--- SOURCE TEXT Enclosed Below ---

Problem statement for Online Qualification Round, Hash Code 2017

Introduction

Have you ever wondered what happens behind the scenes when you watch a YouTube video? As more and more people watch online videos (and as the size of these videos increases), it is critical that video-serving infrastructure is optimized to handle requests reliably and quickly.

This typically involves putting in place cache servers, which store copies of popular videos. When a user request for a particular video arrives, it can be handled by a cache server close to the user, rather than by a remote data center thousands of kilometers away.

But how should you decide which videos to put in which cache servers?

Task

Given a description of cache servers, network endpoints and videos, along with predicted requests for individual videos, decide which videos to put in which cache server in order to minimize the average waiting time for all requests.

Problem description

The picture below represents the video serving network.

Videos

Each video has a size given in megabytes (MB). The data center stores ​ all videos​ . Additionally, each video can be put in 0, 1, or more cache servers​. Each cache server has a maximum capacity given in megabytes.

--- End of Enclosed SOURCE TEXT ---

*WORK REQUEST 1*
Answer these questions from the Hash Code problem statement:
(a) What do cache servers store copies of?
(b) In what unit is the size of each video given?
(c) What stores all of the videos?
*WORK REQUEST 2*
Convert the rows, starting at the first row and ending at the line that contains "myglobalvie", into a JSON list of strings, one string per line. Leave out the pictures.

--- SUPPLIED MATERIAL Enclosed Below ---

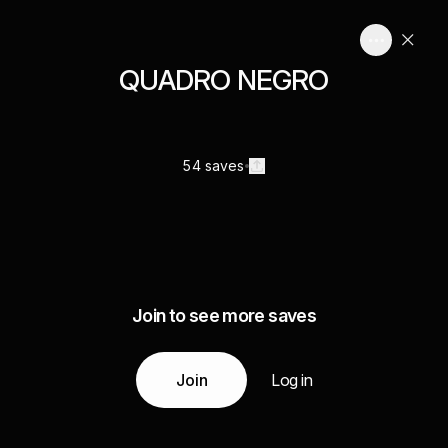
QUADRO NEGRO
54 saves
Join to see more saves
Join
Log in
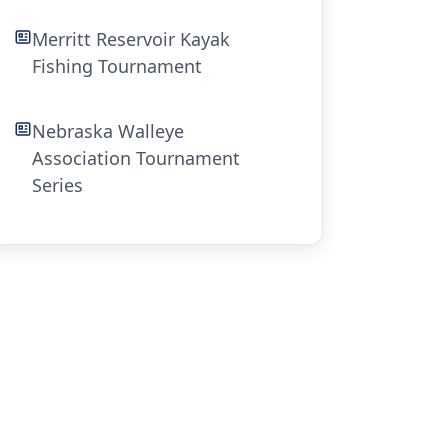
Merritt Reservoir Kayak
Fishing Tournament
Nebraska Walleye
Association Tournament
Series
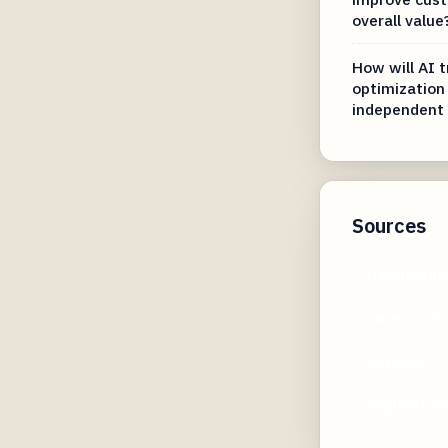
overall value
How will AI t
optimization
independent 
Sources
travelswith
usnews.com
self.com
myglobalvie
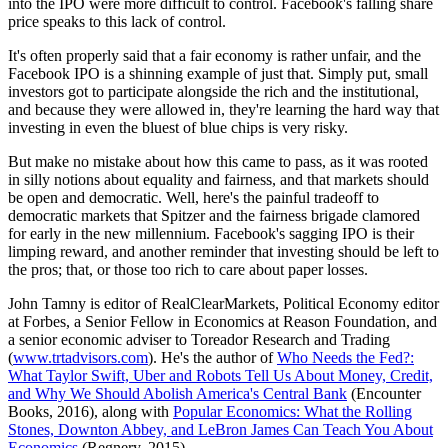
into the IPO were more difficult to control. Facebook's falling share
price speaks to this lack of control.
It's often properly said that a fair economy is rather unfair, and the
Facebook IPO is a shinning example of just that. Simply put, small
investors got to participate alongside the rich and the institutional,
and because they were allowed in, they're learning the hard way that
investing in even the bluest of blue chips is very risky.
But make no mistake about how this came to pass, as it was rooted
in silly notions about equality and fairness, and that markets should
be open and democratic. Well, here's the painful tradeoff to
democratic markets that Spitzer and the fairness brigade clamored
for early in the new millennium. Facebook's sagging IPO is their
limping reward, and another reminder that investing should be left to
the pros; that, or those too rich to care about paper losses.
John Tamny is editor of RealClearMarkets, Political Economy editor
at Forbes, a Senior Fellow in Economics at Reason Foundation, and
a senior economic adviser to Toreador Research and Trading
(
www.trtadvisors.com
). He's the author of
Who Needs the Fed?:
What Taylor Swift, Uber and Robots Tell Us About Money, Credit,
and Why We Should Abolish America's Central Bank
(Encounter
Books, 2016), along with
Popular Economics: What the Rolling
Stones, Downton Abbey, and LeBron James Can Teach You About
Economics
(Regnery, 2015).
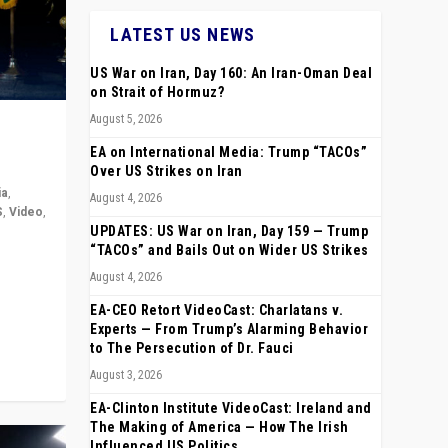
LATEST US NEWS
US War on Iran, Day 160: An Iran-Oman Deal
on Strait of Hormuz?
August 5, 2026
EA on International Media: Trump “TACOs”
Over US Strikes on Iran
ia
,
August 4, 2026
S
,
Video
,
UPDATES: US War on Iran, Day 159 — Trump
“TACOs” and Bails Out on Wider US Strikes
rope,
August 4, 2026
anting,
EA-CEO Retort VideoCast: Charlatans v.
Experts — From Trump’s Alarming Behavior
to The Persecution of Dr. Fauci
August 3, 2026
EA-Clinton Institute VideoCast: Ireland and
The Making of America — How The Irish
Influenced US Politics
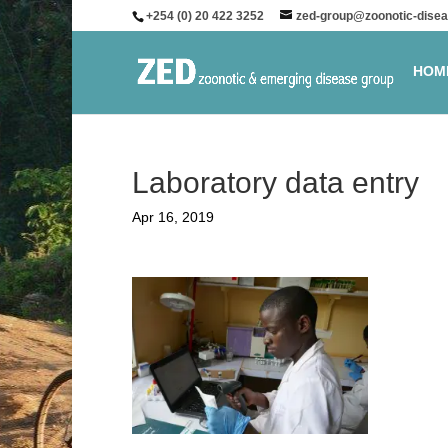
+254 (0) 20 422 3252
zed-group@zoonotic-disea
HOM
Laboratory data entry
Apr 16, 2019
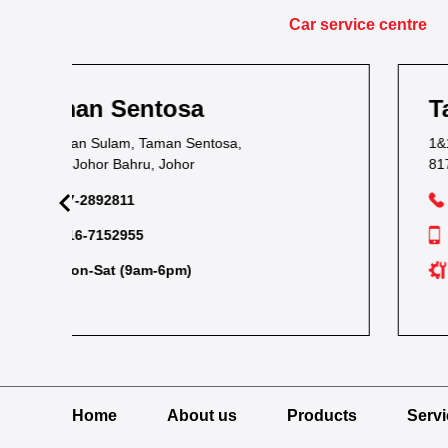
Car service centre
Taman Kota Masai
1&1A, Jalan Bacang 37, Taman Kota Masai,
81700 Masai, Johor
07-2893054
012-7238704
Tue-Sun (9am-6pm)
Home
About us
Products
Serv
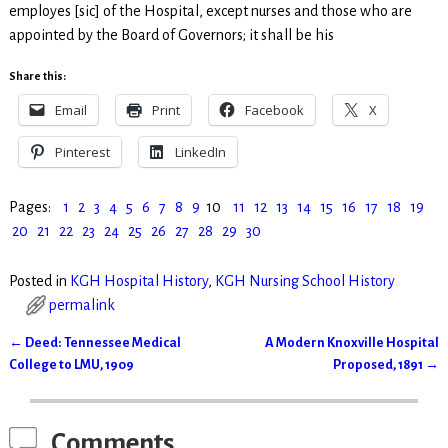
employes [sic] of the Hospital, except nurses and those who are
appointed by the Board of Governors; it shall be his
Share this:
Email
Print
Facebook
X
Pinterest
LinkedIn
Pages:
1
2
3
4
5
6
7
8
9
10
11
12
13
14
15
16
17
18
19
20
21
22
23
24
25
26
27
28
29
30
Posted in
KGH Hospital History
,
KGH Nursing School History
permalink
←
Deed: Tennessee Medical
A Modern Knoxville Hospital
Post navigation
College to LMU, 1909
Proposed, 1891
→
Comments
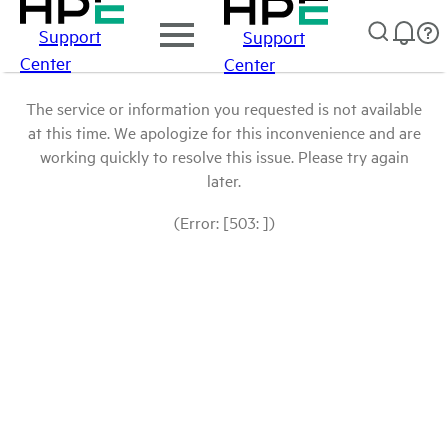
Support
Support
Center
Center
The service or information you requested is not available
at this time. We apologize for this inconvenience and are
working quickly to resolve this issue. Please try again
later.
(Error: [503: ])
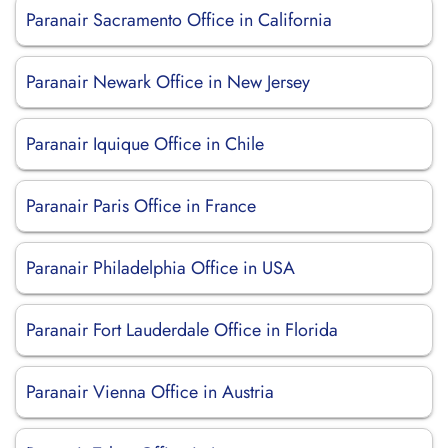
Paranair Sacramento Office in California
Paranair Newark Office in New Jersey
Paranair Iquique Office in Chile
Paranair Paris Office in France
Paranair Philadelphia Office in USA
Paranair Fort Lauderdale Office in Florida
Paranair Vienna Office in Austria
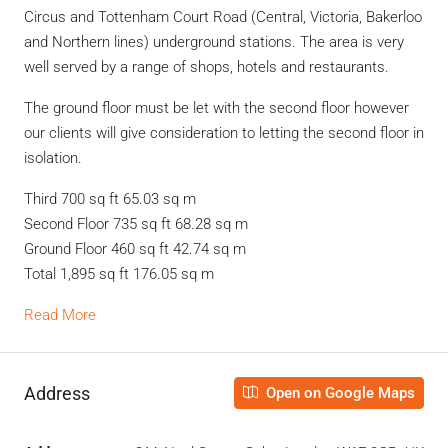
Circus and Tottenham Court Road (Central, Victoria, Bakerloo
and Northern lines) underground stations. The area is very
well served by a range of shops, hotels and restaurants.
The ground floor must be let with the second floor however
our clients will give consideration to letting the second floor in
isolation.
Third 700 sq ft 65.03 sq m
Second Floor 735 sq ft 68.28 sq m
Ground Floor 460 sq ft 42.74 sq m
Total 1,895 sq ft 176.05 sq m
Read More
Address
Open on Google Maps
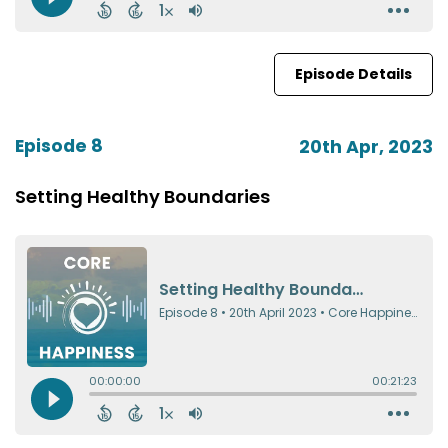
Episode Details
Episode 8
20th Apr, 2023
Setting Healthy Boundaries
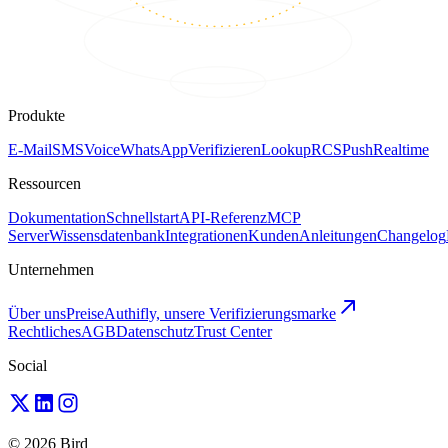
Produkte
E-Mail
SMS
Voice
WhatsApp
Verifizieren
Lookup
RCS
Push
Realtime
Ressourcen
Dokumentation
Schnellstart
API-Referenz
MCP
Server
Wissensdatenbank
Integrationen
Kunden
Anleitungen
Changelog
Unternehmen
Über uns
Preise
Authifly, unsere Verifizierungsmarke
Rechtliches
AGB
Datenschutz
Trust Center
Social
© 2026 Bird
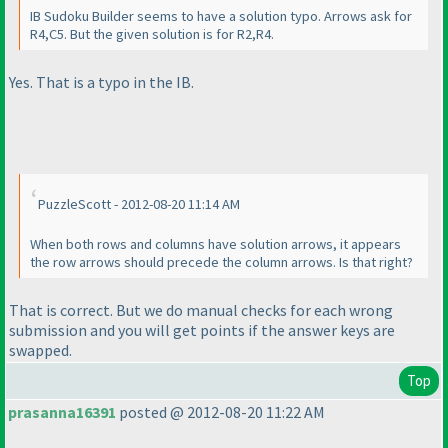
IB Sudoku Builder seems to have a solution typo. Arrows ask for
R4,C5. But the given solution is for R2,R4.
Yes. That is a typo in the IB.
PuzzleScott - 2012-08-20 11:14 AM
When both rows and columns have solution arrows, it appears
the row arrows should precede the column arrows. Is that right?
That is correct. But we do manual checks for each wrong
submission and you will get points if the answer keys are
swapped.
Top
prasanna16391
posted @ 2012-08-20 11:22 AM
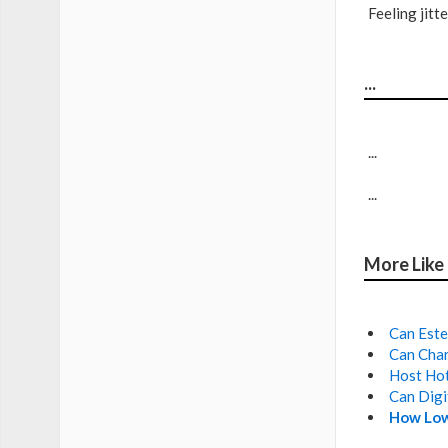
Feeling jit
...
...
...
More Like
Can Este
Can Char
Host Hot
Can Digi
How Low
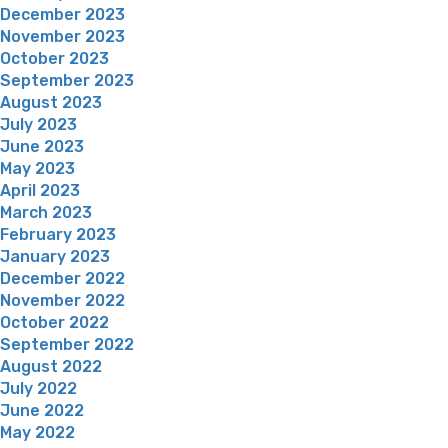
December 2023
November 2023
October 2023
September 2023
August 2023
July 2023
June 2023
May 2023
April 2023
March 2023
February 2023
January 2023
December 2022
November 2022
October 2022
September 2022
August 2022
July 2022
June 2022
May 2022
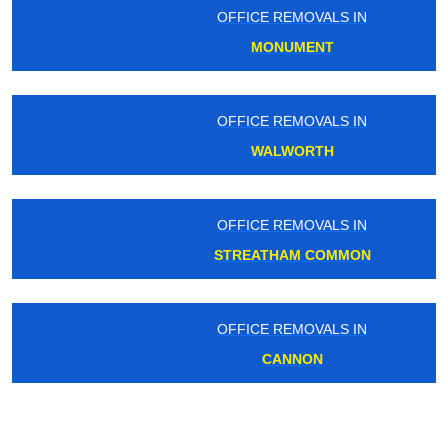
OFFICE REMOVALS IN
MONUMENT
OFFICE REMOVALS IN
WALWORTH
OFFICE REMOVALS IN
STREATHAM COMMON
OFFICE REMOVALS IN
CANNON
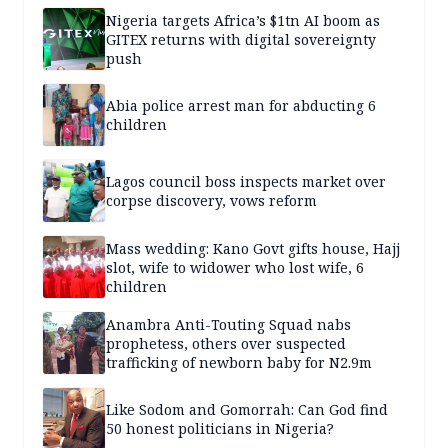
Nigeria targets Africa’s $1tn AI boom as
GITEX returns with digital sovereignty
push
Abia police arrest man for abducting 6
children
Lagos council boss inspects market over
corpse discovery, vows reform
Mass wedding: Kano Govt gifts house, Hajj
slot, wife to widower who lost wife, 6
children
Anambra Anti-Touting Squad nabs
prophetess, others over suspected
trafficking of newborn baby for N2.9m
Like Sodom and Gomorrah: Can God find
50 honest politicians in Nigeria?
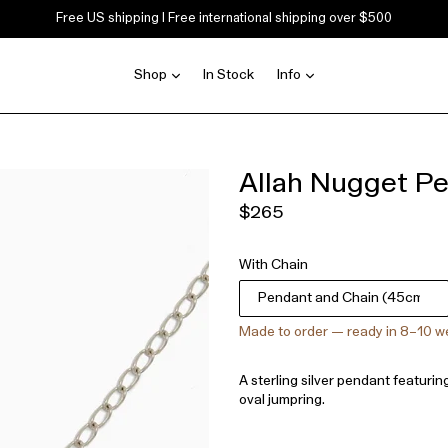
Free US shipping | Free international shipping over $500
expand
expand
Shop
In Stock
Info
Allah Nugget P
Regular
$265
price
With Chain
Made to order — ready in 8–10 
A sterling silver pendant featurin
oval jumpring.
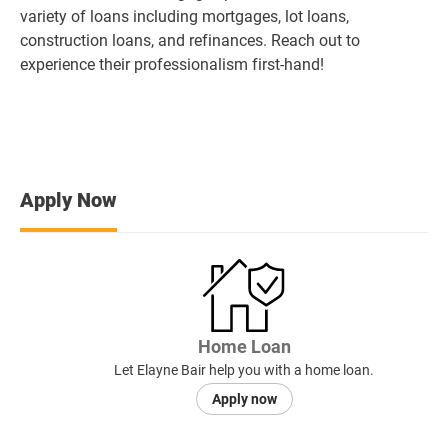
variety of loans including mortgages, lot loans,
construction loans, and refinances. Reach out to
experience their professionalism first-hand!
Apply Now
Home Loan
Let Elayne Bair help you with a home loan.
Apply now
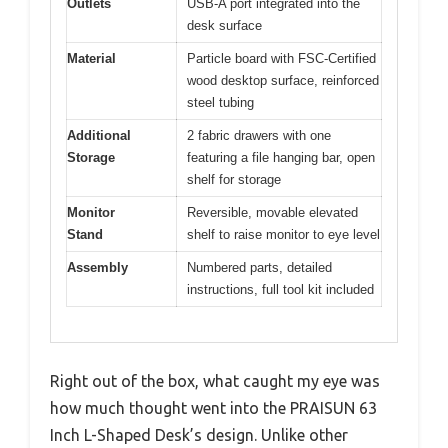
Outlets
USB-A port integrated into the
desk surface
Material
Particle board with FSC-Certified
wood desktop surface, reinforced
steel tubing
Additional
2 fabric drawers with one
Storage
featuring a file hanging bar, open
shelf for storage
Monitor
Reversible, movable elevated
Stand
shelf to raise monitor to eye level
Assembly
Numbered parts, detailed
instructions, full tool kit included
Right out of the box, what caught my eye was
how much thought went into the PRAISUN 63
Inch L-Shaped Desk’s design. Unlike other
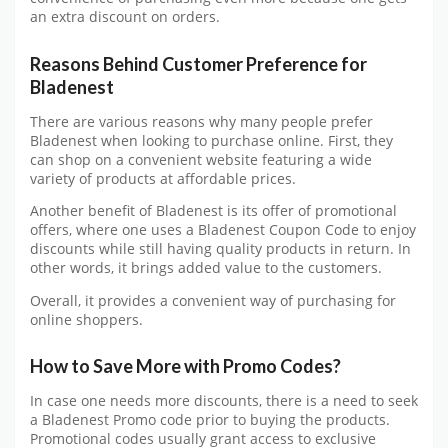
an extra discount on orders.
Reasons Behind Customer Preference for
Bladenest
There are various reasons why many people prefer
Bladenest when looking to purchase online. First, they
can shop on a convenient website featuring a wide
variety of products at affordable prices.
Another benefit of Bladenest is its offer of promotional
offers, where one uses a Bladenest Coupon Code to enjoy
discounts while still having quality products in return. In
other words, it brings added value to the customers.
Overall, it provides a convenient way of purchasing for
online shoppers.
How to Save More with Promo Codes?
In case one needs more discounts, there is a need to seek
a Bladenest Promo code prior to buying the products.
Promotional codes usually grant access to exclusive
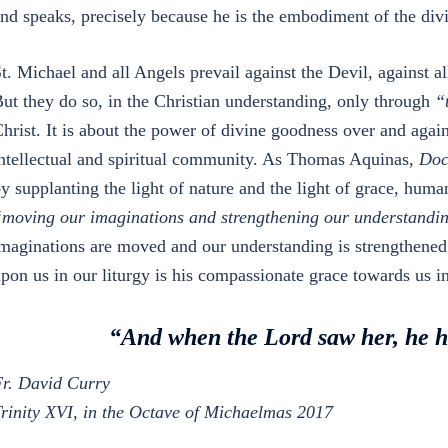
nd speaks, precisely because he is the embodiment of the di
t. Michael and all Angels prevail against the Devil, against al
ut they do so, in the Christian understanding, only through
“
hrist. It is about the power of divine goodness over and again
ntellectual and spiritual community. As Thomas Aquinas,
Doc
y supplanting the light of nature and the light of grace, hum
moving our imaginations and strengthening our understandi
maginations are moved and our understanding is strengthened 
pon us in our liturgy is his compassionate grace towards us in 
“And when the Lord saw her, he 
r. David Curry
rinity XVI, in the Octave of Michaelmas 2017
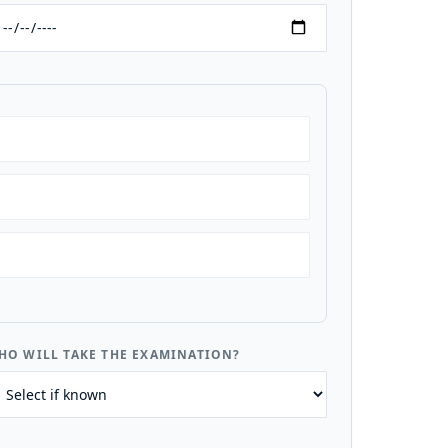
HO WILL TAKE THE EXAMINATION?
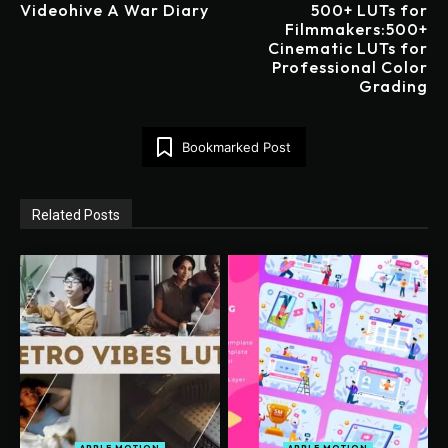
Videohive A War Diary
500+ LUTs for
Filmmakers:500+
Cinematic LUTs for
Professional Color
Grading
Bookmarked Post
Related Posts
APPLE MOTION
APPLE MOTION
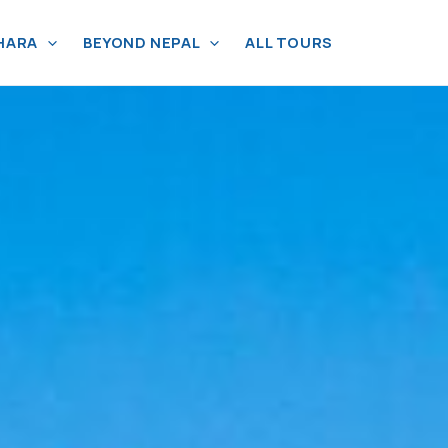
HARA
BEYOND NEPAL
ALL TOURS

--- End of Enclosed SUPPLIED MATERIAL ---

*PROBLEM SOLUTION 1*
(a) Popular videos.
(b) Megabytes (MB).
(c) The data center.

*PROBLEM SOLUTION 2*
[
  "QUADRO NEGRO",
  "54 saves",
  "Join to see more saves",
  "Join",
  "Log in",
  "Merritt Reservoir Kayak",
  "Fishing Tournament",
  "Nebraska Walleye",
  "Association Tournament",
  "Series",
  "overall value",
  "How will AI t",
  "optimization",
  "independent ",
  "Sources",
  "travelswith",
  "usnews.com",
  "self.com",
  "myglobalvie"
]